Voorts heeft de vrouw aangegeven dat zij na ommekomst van de maximale termijn die zij in de echtelijke woning mag verblijven, nog steeds op zoek zal moeten naar woonruimte in de regio [woonplaats man] en dat naar verwachting zij ook dan niet op korte termijn voor een gesubsidieerde huurwoning in aanmerking kan komen.
6.6
Het hof oordeelt dat dit moment nog geruime tijd duurt en dat voorshands niet aannemelijk is dat de vrouw ook alsdan in de regio [woonplaats man] dan wel Flevoland geen woning zal kunnen verkrijgen en aangewezen is op woonplaatsen die op een vergelijkbare afstand als [woonplaats vrouw] van [woonplaats man] zijn gelegen. Aangezien het hof het in het belang van de kinderen acht dat de vader op een overbrugbare afstand woont gelet op diens taken op het gebied van zorg en opvoeding, zal het hof dan ook de vrouw gelasten om terug te verhuizen naar de echtelijke woning waarover zij het uitsluitend gebruik verkrijgt.
6.7
Daartoe dient dan wel de beschikking voorlopige voorzieningen van 4 februari 2014 te worden gewijzigd. Het hof zal de vrouw gebieden om binnen zes weken nadat de man een zodanig wijzigingsverzoek bij de rechtbank Midden Nederland heeft ingediend, met de kinderen haar intrek te nemen in de voormalige echtelijke woning te [woonplaats man], alsmede [minderjarige 1] doen inschrijven op de [school] te [woonplaats man].
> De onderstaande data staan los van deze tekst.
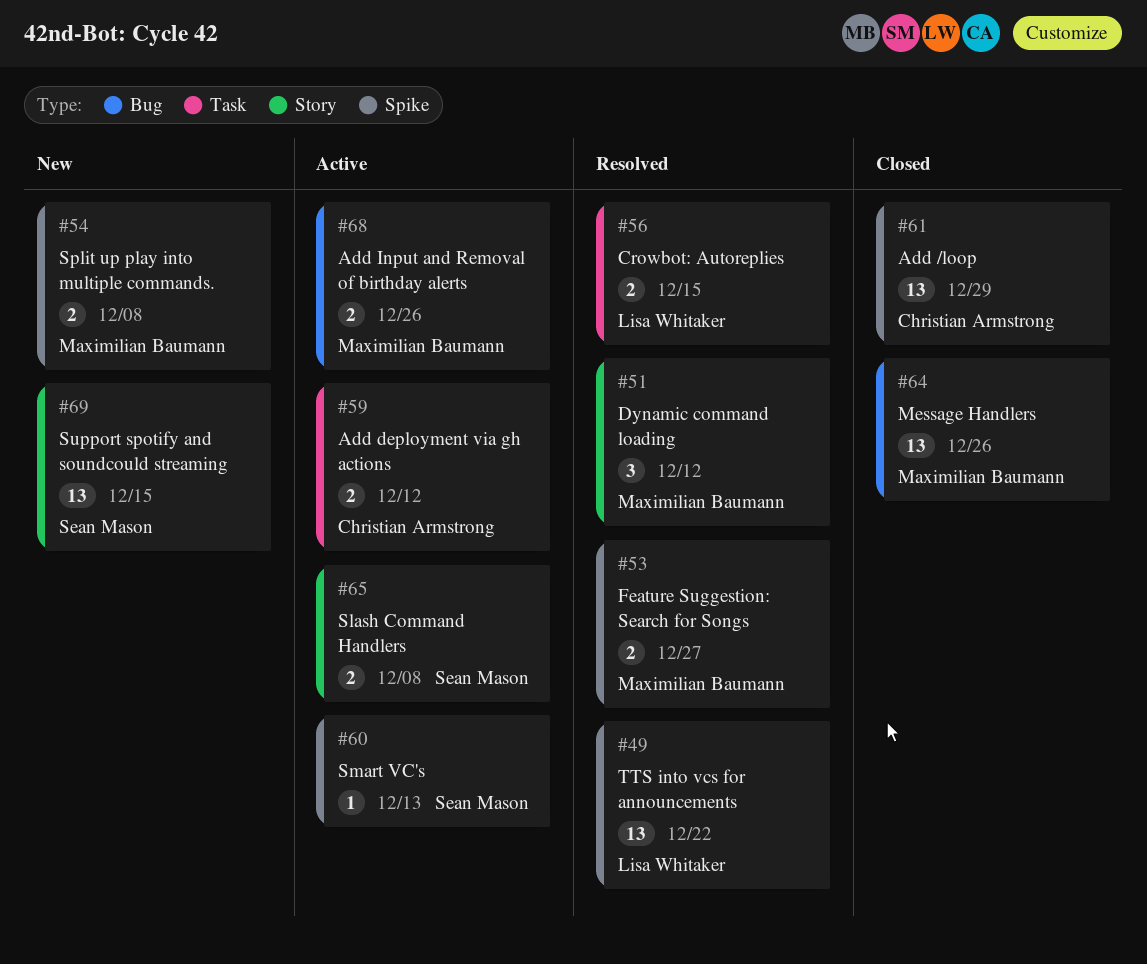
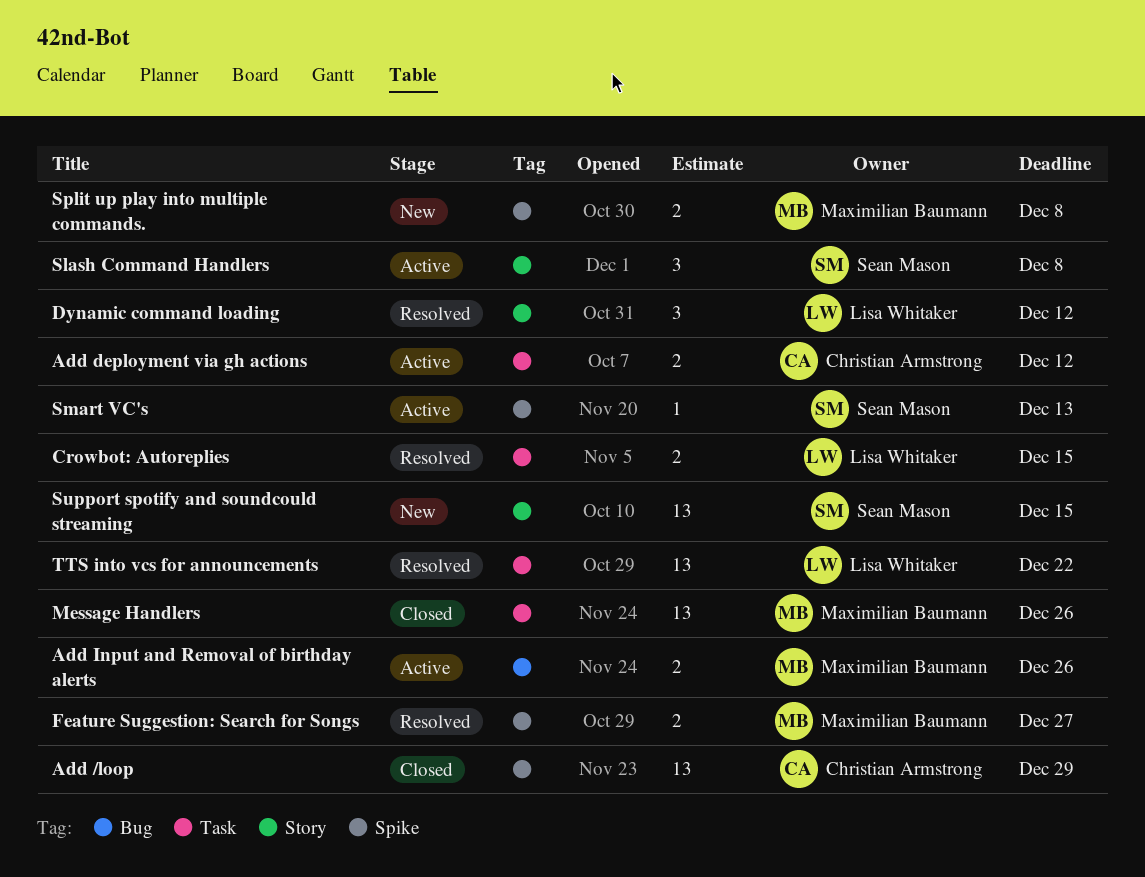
Dynamic command loading, owner: Maximilian Baumann -> Lisa Whitaker
Message Handlers, label: Bug -> Task
Slash Command Handlers, estimate: 2 -> 3
TTS into vcs for announcements, label: Spike -> Task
Het hof zal het verzoek om aan deze geboden een dwangsom te verbinden vooralsnog voorbij gaan teneinde partijen ook in de gelegenheid te stellen zonder verder bijkomende druk aan hun onderlinge relatie als ouders van drie jonge kinderen te werken. Mocht blijken dat de vrouw weigerachtig is om aan de verhuizing haar medewerking te verlenen, dan kan de man alsnog om oplegging van een dwangsom verzoeken. Het hof zal de zaak op dat punt aanhouden en ambtshalve doorhalen, zodat de man de zaak in dat geval eenvoudig weer op de rol kan plaatsen.
De slotsom
6.8
Het hof zal de man niet ontvankelijk verklaren in zijn subsidiaire vordering sub III wegens het ontbreken van spoedeisend belang en gelet op het appelverbod van artikel 824 Rv. Het vonnis waarvan beroep zal worden vernietigd en de vorderingen sub I en II zullen worden toegewezen als hierna volgt. Gelet op de familieverhouding tussen partijen zal het hof de kosten van de procedure in hoger beroep compenseren in die zin dat elke partij de eigen kosten draagt. Voorts zal het hof ten aanzien van de gevraagde dwangsom de zaak vooralsnog ambtshalve doorhalen.

7.De beslissing

Het hof, recht doende in hoger beroep:
verklaart de man niet ontvankelijk in zijn subsidiaire vordering sub III;
vernietigt het vonnis van de voorzieningenrechter in de rechtbank te Noord-Nederland, locatie Leeuwarden en opnieuw rechtdoende:
veroordeelt de vrouw om binnen zes weken nadat de man een dienovereenkomstig verzoek tot wijziging van de beschikking voorlopige voorzieningen d.d. 4 februari 2014 heeft ingediend, haar intrek te nemen, met de minderjarige kinderen, in de voormalige echtelijke woning aan [adres] te [woonplaats man] waarover zij het uitsluitend gebruik verkrijgt alsmede om [minderjarige 1] te doen inschrijven aan de [school] te [woonplaats man];
verklaart dit arrest tot zover uitvoerbaar bij voorraad;
houdt de beslissing ten aanzien van de gevorderde dwangsom aan;
wijst het meer of anders gevorderde af;
bepaalt dat de zaak op de rol zal worden doorgehaald en dat de man de zaak, indien de vrouw zich weigerachtig betoont om deze uitspraak na te leven, de zaak weer op de rol kan doen plaatsen voor het wijzen van nader arrest omtrent de dwangsom;
Dit arrest is gewezen door mr. J.H. Kuiper, mr. L. Groefsema en mr. A.J. Verheij en is door de rolraadsheer in tegenwoordigheid van de griffier in het openbaar uitgesproken op dinsdag 6 mei 2014.